In hands-on experimentation, it’s striking how many times this compound unlocks transformations that stall if a different position or functional group is used. Each synthetic success story adds to the collective trust among researchers: process chemists in the pharmaceutical sector, materials scientists exploring new polymers, or medicinal chemists venturing into novel structural motifs.
Anyone involved in route scouting or regulatory submissions appreciates the wealth of supporting documentation that comes with established intermediates. 2-bromo-4-nitropyridine features in numerous patents and journal articles, covering areas from drug target exploration to crop protection agent synthesis. This breadth enables fast project ramp-up, since many technical problems encountered have already been solved and shared. For regulatory teams, prior use in commercial research drugs and industrial-scale processes adds reassurance about impurity handling, analytical methods, and worker safety.
Looking back at my own experience with regulatory filings, compounds with a substantial literature footprint make risk assessment, impurity mapping, and toxicological evaluation far less stressful. Questions rarely concern the intermediate itself, but rather focus on the novel compounds derived from it, freeing development teams to focus resources where they matter most: new science, not regulatory troubleshooting.
While 2-bromo-4-nitropyridine already enjoys solid support from established markets, it remains fertile ground for innovation. As new catalysts, more selective coupling partners, and milder conditions become available, this molecule earns a place in updated protocols. Researchers interested in late-stage functionalizations increasingly rely on the robust selectivity patterns that pyridine rings afford, and the combination of bromine and nitro substituents brings extra flexibility for those aiming to build more complex architectures.
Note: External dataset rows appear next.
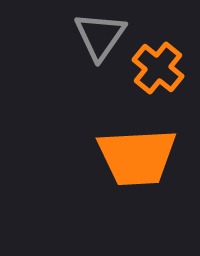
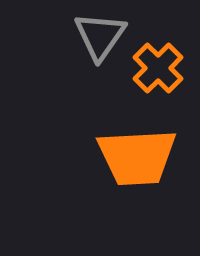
orange cross: rotated 6 degrees clockwise
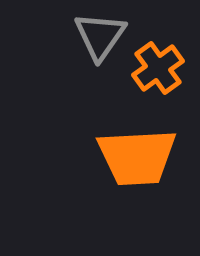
orange cross: rotated 9 degrees clockwise
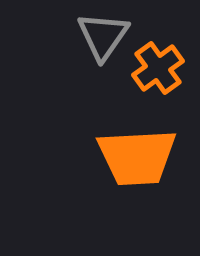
gray triangle: moved 3 px right
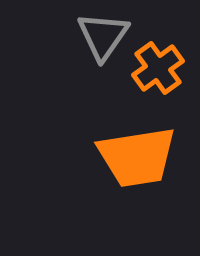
orange trapezoid: rotated 6 degrees counterclockwise
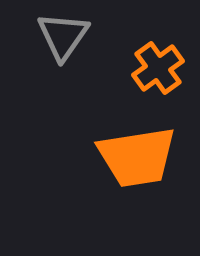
gray triangle: moved 40 px left
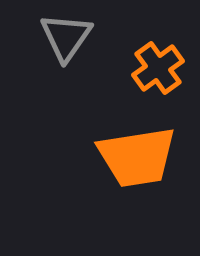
gray triangle: moved 3 px right, 1 px down
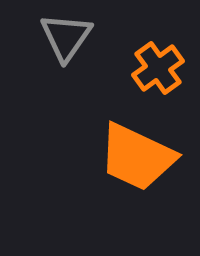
orange trapezoid: rotated 34 degrees clockwise
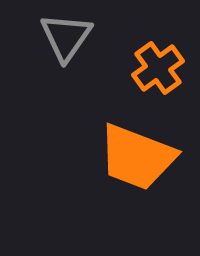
orange trapezoid: rotated 4 degrees counterclockwise
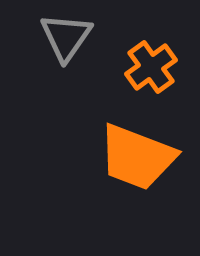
orange cross: moved 7 px left, 1 px up
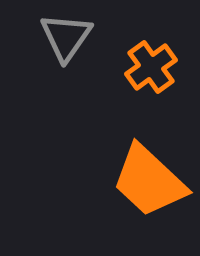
orange trapezoid: moved 12 px right, 24 px down; rotated 22 degrees clockwise
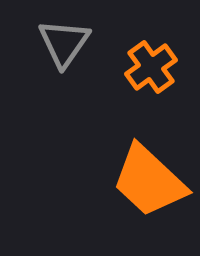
gray triangle: moved 2 px left, 6 px down
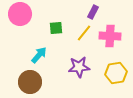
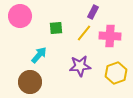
pink circle: moved 2 px down
purple star: moved 1 px right, 1 px up
yellow hexagon: rotated 10 degrees counterclockwise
The growing demand for efficient, scalable, and environmentally conscious chemical processes puts additional scrutiny on established reagents. In this climate, efforts to improve manufacturing efficiency, minimize waste, and explore biocatalytic or green alternatives spindle around a core of reliable starting materials. I’ve observed process teams eager to test continuous-flow methods, adapting existing transformations into safer, faster, and sometimes more sustainable processes. These incremental improvements only reinforce the long-term value of core intermediates like 2-bromo-4-nitropyridine.
More than just a reagent, 2-bromo-4-nitropyridine serves as an anchor point for project planning, collaborative research, and risk management in chemical development. Its unique combination of functional groups, established supply chains, and compatibility with a broad range of synthetic strategies make it a mainstay in both discovery and scale-up laboratories. For those in the trenches, shaving weeks off timelines or increasing yields by a few percentage points can mean the difference between a promising candidate and a missed opportunity.
Reliability matters. As chemical innovation moves faster, the need for intermediates that consistently deliver on their promise only increases. 2-bromo-4-nitropyridine fits that role comfortably, offering both newcomers and veterans in the field a dependable stepping stone toward the next generation of molecular solutions.